TASK INSTRUCTIONS: All of the records below are to be given again word for word, with the pictures removed.

INFORMATION SHOWN:

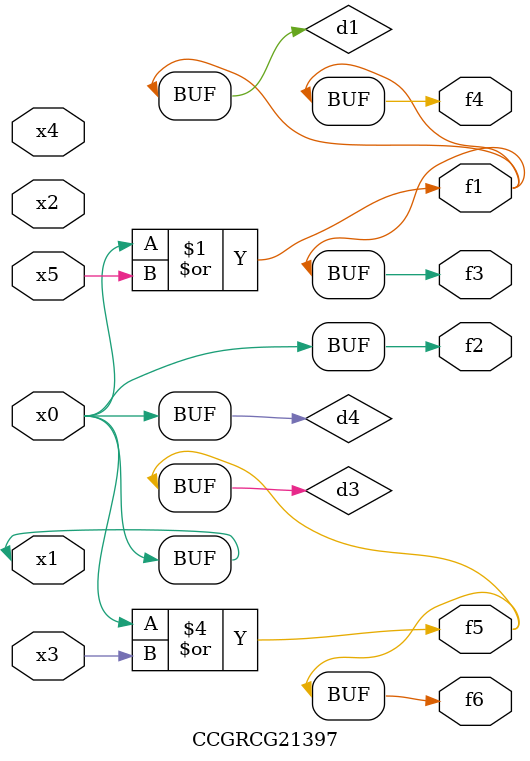
<source format=v>
module CCGRCG21397(
	input x0, x1, x2, x3, x4, x5,
	output f1, f2, f3, f4, f5, f6
);

	wire d1, d2, d3, d4;

	or (d1, x0, x5);
	xnor (d2, x1, x4);
	or (d3, x0, x3);
	buf (d4, x0, x1);
	assign f1 = d1;
	assign f2 = d4;
	assign f3 = d1;
	assign f4 = d1;
	assign f5 = d3;
	assign f6 = d3;
endmodule

</source>
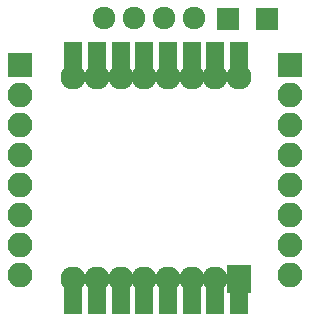
<source format=gbs>
G04 #@! TF.FileFunction,Soldermask,Bot*
%FSLAX46Y46*%
G04 Gerber Fmt 4.6, Leading zero omitted, Abs format (unit mm)*
G04 Created by KiCad (PCBNEW 4.0.4-stable) date 03/17/17 15:09:56*
%MOMM*%
%LPD*%
G01*
G04 APERTURE LIST*
%ADD10C,0.100000*%
%ADD11R,2.100000X2.100000*%
%ADD12O,2.100000X2.100000*%
%ADD13R,1.900000X1.900000*%
%ADD14C,1.924000*%
%ADD15R,1.600000X3.400000*%
%ADD16R,2.127200X2.400000*%
%ADD17C,2.127200*%
G04 APERTURE END LIST*
D10*
D11*
X147320000Y-88900000D03*
D12*
X147320000Y-91440000D03*
X147320000Y-93980000D03*
X147320000Y-96520000D03*
X147320000Y-99060000D03*
X147320000Y-101600000D03*
X147320000Y-104140000D03*
X147320000Y-106680000D03*
D11*
X124460000Y-88900000D03*
D12*
X124460000Y-91440000D03*
X124460000Y-93980000D03*
X124460000Y-96520000D03*
X124460000Y-99060000D03*
X124460000Y-101600000D03*
X124460000Y-104140000D03*
X124460000Y-106680000D03*
D13*
X145363200Y-85039200D03*
X142063200Y-85039200D03*
D14*
X131572000Y-84988400D03*
X134112000Y-84988400D03*
X136652000Y-84988400D03*
X139192000Y-84988400D03*
D15*
X143002000Y-108334000D03*
X141002000Y-108334000D03*
X139002000Y-108334000D03*
X137002000Y-108334000D03*
X135002000Y-108334000D03*
X133002000Y-108334000D03*
X131002000Y-108334000D03*
X129002000Y-108334000D03*
X129002000Y-88634000D03*
X131002000Y-88634000D03*
X133002000Y-88634000D03*
X135002000Y-88634000D03*
X137002000Y-88634000D03*
X139002000Y-88634000D03*
X141002000Y-88634000D03*
X143002000Y-88634000D03*
D16*
X143002000Y-107034000D03*
D17*
X141002000Y-107034000D03*
X139002000Y-107034000D03*
X137002000Y-107034000D03*
X135002000Y-107034000D03*
X133002000Y-107034000D03*
X131002000Y-107034000D03*
X129002000Y-107034000D03*
X129002000Y-89934000D03*
X131002000Y-89934000D03*
X133002000Y-89934000D03*
X135002000Y-89934000D03*
X137002000Y-89934000D03*
X139002000Y-89934000D03*
X141002000Y-89934000D03*
X143002000Y-89934000D03*
M02*

</source>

SOLUTION TO THIS PROBLEM:
<source format=v>
module CCGRCG21397(
	input x0, x1, x2, x3, x4, x5,
	output f1, f2, f3, f4, f5, f6
);

	wire d1, d2, d3, d4;

	or (d1, x0, x5);
	xnor (d2, x1, x4);
	or (d3, x0, x3);
	buf (d4, x0, x1);
	assign f1 = d1;
	assign f2 = d4;
	assign f3 = d1;
	assign f4 = d1;
	assign f5 = d3;
	assign f6 = d3;
endmodule

</source>
<source format=gbs>
G04 #@! TF.FileFunction,Soldermask,Bot*
%FSLAX46Y46*%
G04 Gerber Fmt 4.6, Leading zero omitted, Abs format (unit mm)*
G04 Created by KiCad (PCBNEW 4.0.4-stable) date 03/17/17 15:09:56*
%MOMM*%
%LPD*%
G01*
G04 APERTURE LIST*
%ADD10C,0.100000*%
%ADD11R,2.100000X2.100000*%
%ADD12O,2.100000X2.100000*%
%ADD13R,1.900000X1.900000*%
%ADD14C,1.924000*%
%ADD15R,1.600000X3.400000*%
%ADD16R,2.127200X2.400000*%
%ADD17C,2.127200*%
G04 APERTURE END LIST*
D10*
D11*
X147320000Y-88900000D03*
D12*
X147320000Y-91440000D03*
X147320000Y-93980000D03*
X147320000Y-96520000D03*
X147320000Y-99060000D03*
X147320000Y-101600000D03*
X147320000Y-104140000D03*
X147320000Y-106680000D03*
D11*
X124460000Y-88900000D03*
D12*
X124460000Y-91440000D03*
X124460000Y-93980000D03*
X124460000Y-96520000D03*
X124460000Y-99060000D03*
X124460000Y-101600000D03*
X124460000Y-104140000D03*
X124460000Y-106680000D03*
D13*
X145363200Y-85039200D03*
X142063200Y-85039200D03*
D14*
X131572000Y-84988400D03*
X134112000Y-84988400D03*
X136652000Y-84988400D03*
X139192000Y-84988400D03*
D15*
X143002000Y-108334000D03*
X141002000Y-108334000D03*
X139002000Y-108334000D03*
X137002000Y-108334000D03*
X135002000Y-108334000D03*
X133002000Y-108334000D03*
X131002000Y-108334000D03*
X129002000Y-108334000D03*
X129002000Y-88634000D03*
X131002000Y-88634000D03*
X133002000Y-88634000D03*
X135002000Y-88634000D03*
X137002000Y-88634000D03*
X139002000Y-88634000D03*
X141002000Y-88634000D03*
X143002000Y-88634000D03*
D16*
X143002000Y-107034000D03*
D17*
X141002000Y-107034000D03*
X139002000Y-107034000D03*
X137002000Y-107034000D03*
X135002000Y-107034000D03*
X133002000Y-107034000D03*
X131002000Y-107034000D03*
X129002000Y-107034000D03*
X129002000Y-89934000D03*
X131002000Y-89934000D03*
X133002000Y-89934000D03*
X135002000Y-89934000D03*
X137002000Y-89934000D03*
X139002000Y-89934000D03*
X141002000Y-89934000D03*
X143002000Y-89934000D03*
M02*

</source>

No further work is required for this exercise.